_Prompt_
Could you repeat the records word for word, from the line containing "Required after each" through the line containing "dist [0.005085, 0.000532]", omitting the pictures?

_Information given_
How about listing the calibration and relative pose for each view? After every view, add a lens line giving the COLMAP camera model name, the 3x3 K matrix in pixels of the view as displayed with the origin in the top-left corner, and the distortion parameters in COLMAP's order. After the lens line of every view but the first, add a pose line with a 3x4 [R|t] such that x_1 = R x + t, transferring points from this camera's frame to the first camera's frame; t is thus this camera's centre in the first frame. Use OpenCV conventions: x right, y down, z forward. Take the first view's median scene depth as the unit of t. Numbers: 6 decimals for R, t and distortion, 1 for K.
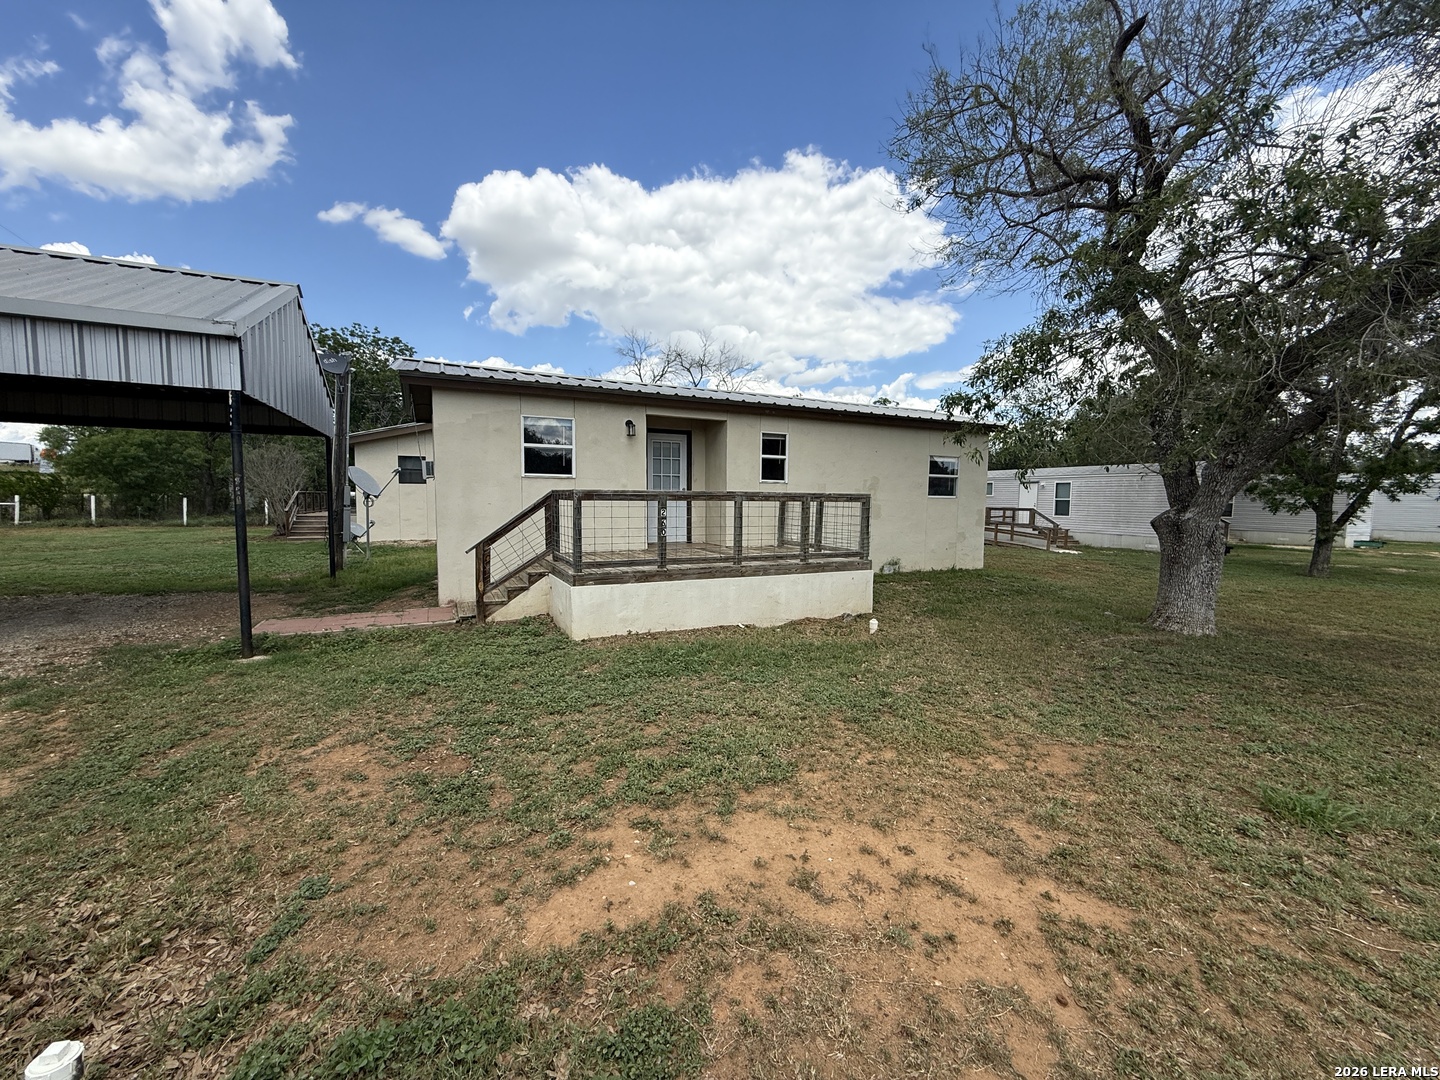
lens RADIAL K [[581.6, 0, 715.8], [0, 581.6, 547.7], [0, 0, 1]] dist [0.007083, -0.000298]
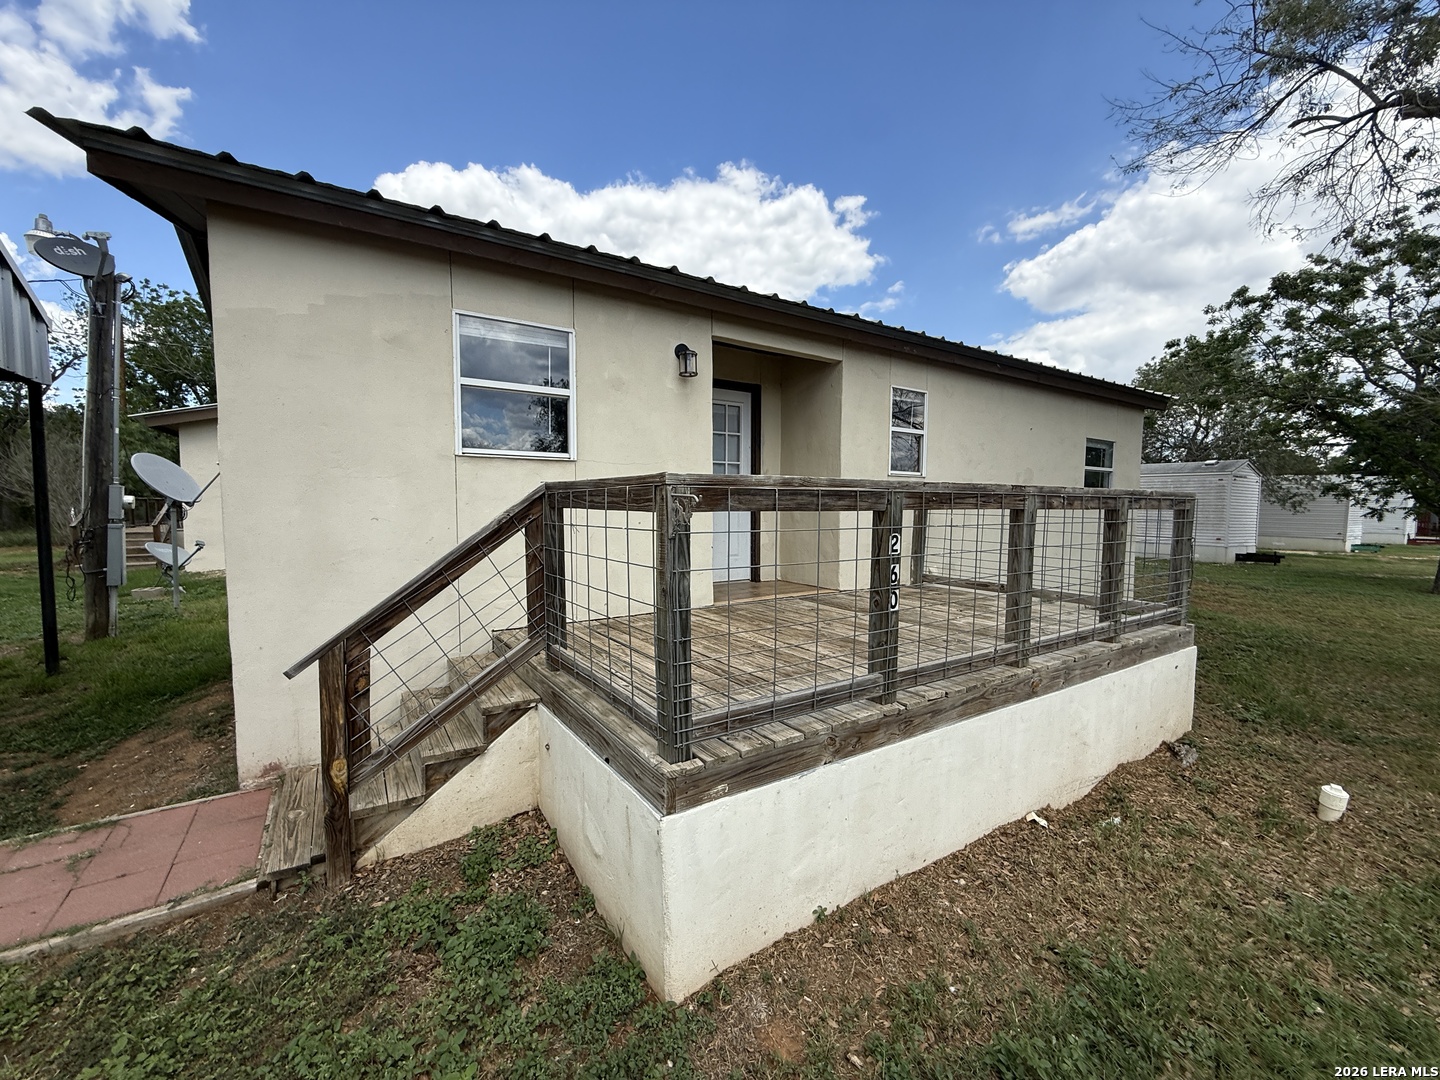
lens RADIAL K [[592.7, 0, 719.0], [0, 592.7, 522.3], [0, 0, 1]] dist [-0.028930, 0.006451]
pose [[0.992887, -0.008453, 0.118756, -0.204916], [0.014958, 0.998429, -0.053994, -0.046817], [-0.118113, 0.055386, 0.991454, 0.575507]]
---
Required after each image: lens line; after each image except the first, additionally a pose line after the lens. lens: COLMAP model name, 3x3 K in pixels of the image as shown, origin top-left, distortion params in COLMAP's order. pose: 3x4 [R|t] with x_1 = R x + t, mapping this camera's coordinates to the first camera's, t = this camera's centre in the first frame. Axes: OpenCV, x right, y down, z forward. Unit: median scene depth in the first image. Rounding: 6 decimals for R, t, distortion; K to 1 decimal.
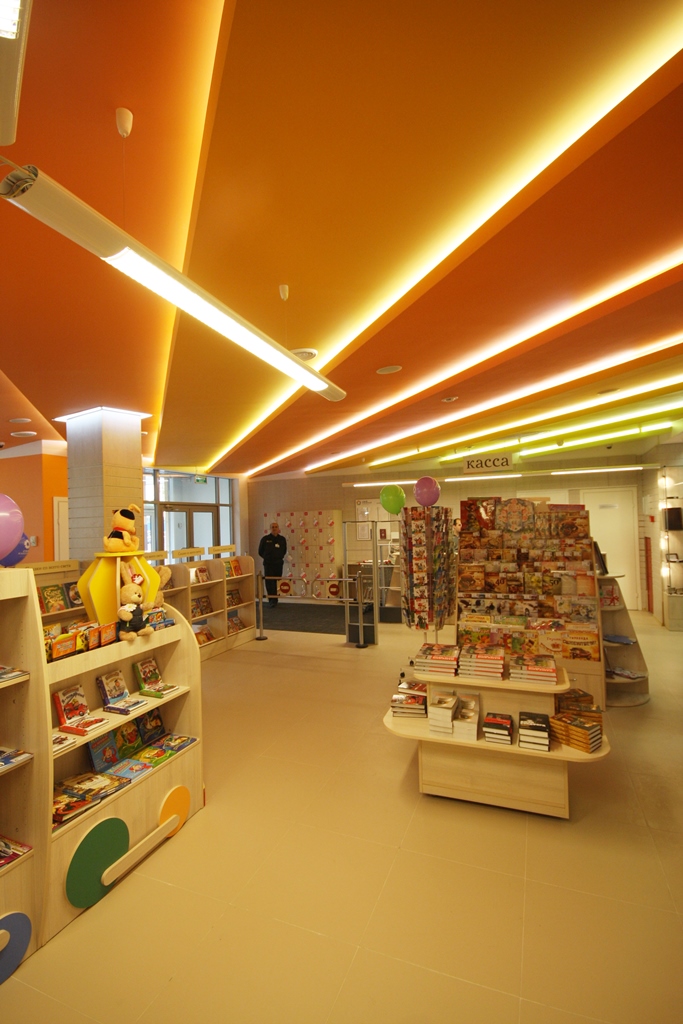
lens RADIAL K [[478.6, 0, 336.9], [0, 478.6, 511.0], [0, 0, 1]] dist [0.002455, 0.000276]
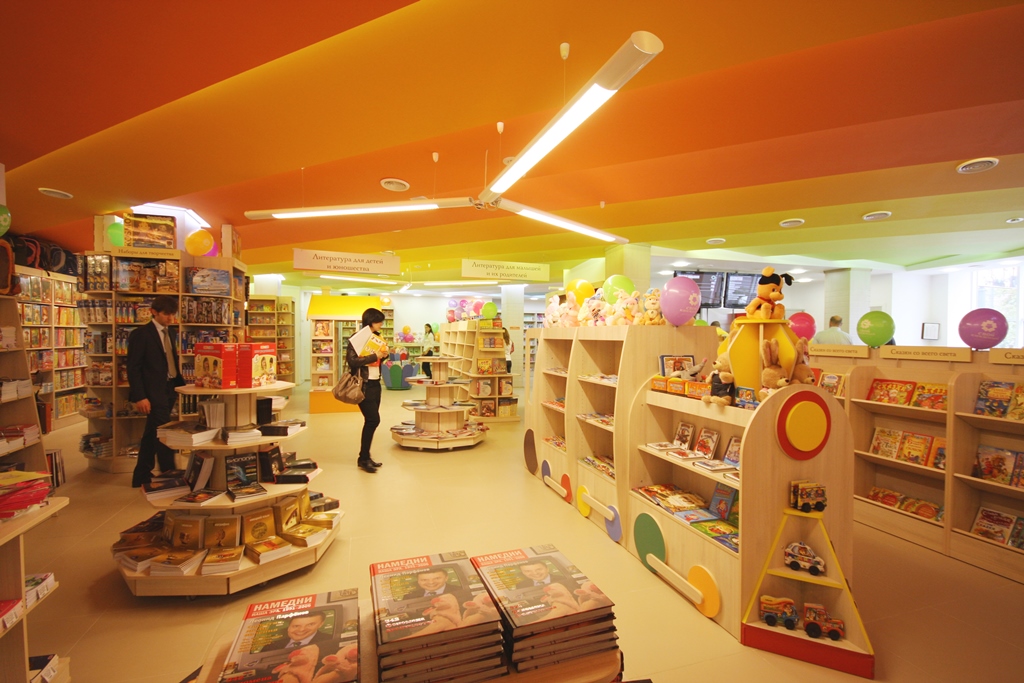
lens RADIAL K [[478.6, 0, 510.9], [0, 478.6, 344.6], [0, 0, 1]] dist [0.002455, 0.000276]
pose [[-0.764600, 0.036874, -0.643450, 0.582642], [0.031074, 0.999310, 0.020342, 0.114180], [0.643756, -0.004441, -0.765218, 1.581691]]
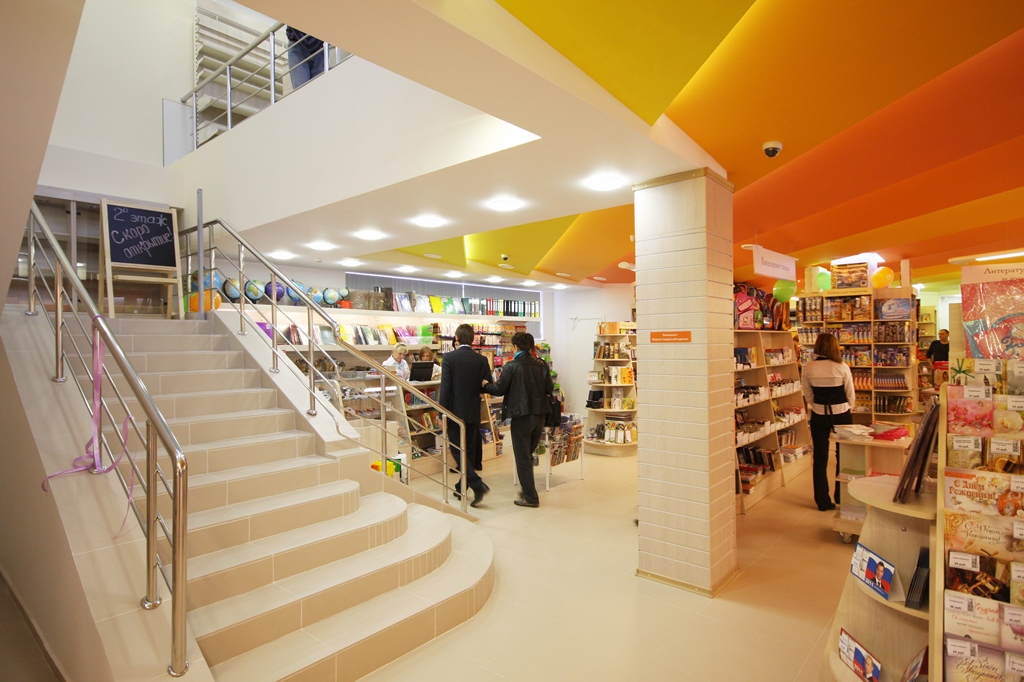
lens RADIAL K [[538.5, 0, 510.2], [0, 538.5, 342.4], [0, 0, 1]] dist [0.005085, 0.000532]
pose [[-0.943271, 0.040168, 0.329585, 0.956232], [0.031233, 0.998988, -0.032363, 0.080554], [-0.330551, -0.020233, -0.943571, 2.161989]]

_Worked solution_
Required after each image: lens line; after each image except the first, additionally a pose line after the lens. lens: COLMAP model name, 3x3 K in pixels of the image as shown, origin top-left, distortion params in COLMAP's order. pose: 3x4 [R|t] with x_1 = R x + t, mapping this camera's coordinates to the first camera's, t = this camera's centre in the first frame. Axes: OpenCV, x right, y down, z forward. Unit: median scene depth in the first image. Rounding: 6 decimals for R, t, distortion; K to 1 decimal.
lens RADIAL K [[478.6, 0, 336.9], [0, 478.6, 511.0], [0, 0, 1]] dist [0.002455, 0.000276]
lens RADIAL K [[478.6, 0, 510.9], [0, 478.6, 344.6], [0, 0, 1]] dist [0.002455, 0.000276]
pose [[-0.764600, 0.036874, -0.643450, 0.582642], [0.031074, 0.999310, 0.020342, 0.114180], [0.643756, -0.004441, -0.765218, 1.581691]]
lens RADIAL K [[538.5, 0, 510.2], [0, 538.5, 342.4], [0, 0, 1]] dist [0.005085, 0.000532]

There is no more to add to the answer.